Köydeki adet şehirde devam etmemelidir. Köyde tek bir gelenek hakimdir, herkes sünnidir ya da herkes katoliktir. Dolayısıyla çoğulluğun gereklerine uygun hareket etmezsiniz, camiyi yaparsınız, sesi de açarsınız. Ama şehirde üst katta sünni, alt katta ermeni oturabilir. Buna göre uzlaşıp beraber yaşanır. Ezanın şehirde sesli okunması köy, kasaba davranışını şehire getirmektir, buna da görgüsüzlük denirse kızıp bozulmak dışında verilebilecek cevap pek yoktur.

İş ezanın sesli olmasıyla kalmıyor, itirazların bu hassasiyete çarpması korkusuyla hiçbir gürültüyü konuşamıyoruz. Motorların gürültüsü, mekanların sokağı inletmesi de sorun olamıyor. Sesten kolay kolay rahatsız olamıyoruz.

Ses ışık gibi değil, gözünüzü kapatırsınız ama kulağınızı kapatamazsınız. Yani birinin görüntüsü sizi rahatsız ediyorsa bakmassınız olur biter. Oysa biri yürürken balgam çıkarırsa buna kulağınızı tıkayamazsınız, bu nedenle de ayıptır. Yüksek sesle konuşmak ve gülmek de ayıptır. Konu dışı ama söylemekte fayda var, koku da ses gibidir, burnunuzu da kapatamazsınız. Bu yüzden ter de kokmak da ayıptır, parfümle yıkanmak da.

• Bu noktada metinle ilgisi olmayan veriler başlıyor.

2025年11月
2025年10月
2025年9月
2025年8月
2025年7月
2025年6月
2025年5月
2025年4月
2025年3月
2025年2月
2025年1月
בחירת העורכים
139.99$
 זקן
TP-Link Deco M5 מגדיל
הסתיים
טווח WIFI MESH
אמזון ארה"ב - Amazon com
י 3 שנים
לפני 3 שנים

Beraber yaşamak için nasıl uzlaşırız sorusuna kendimizi merkeze alarak cevap vermeliyiz, herkes kendi evrenini kendisinden başlayarak kurmalıdır (çünkü aksi mümkün değildir, ama bunu ayrı bir konu olarak işlemeli). Dolayısıyla ben namaz kılmıyorum, caminin içine karışamam çünkü girmiyorum, ama ezanın bana rahatsızlık vermesine itiraz ederim. Aynı şekilde içki içmeyen biri de alkol ile ilgili konulara karışamaz, ama umuma açık yerde içenlerin kendisine rahatsızlık vermesine itiraz eder. Caminin içi sorunluysa buna kendi cemaati itiraz eder, alkole gelen vergiye ve kısıtlamaya da içenler itiraz eder.

“Yahu ben sizi düşünüyorum” karışmak için bahane olmaktan ileri gidemez. Beni düşünüyorsan yapabileceğin, benim itiraz edemememe itiraz etmektir. Yani itiraz hakkımı savunabilirsin, bu olur. Çünkü konu sana döndüğünde itiraz edebilmek senin de hakkındır, edemezsen de buna ben itiraz ederim, edebilirim.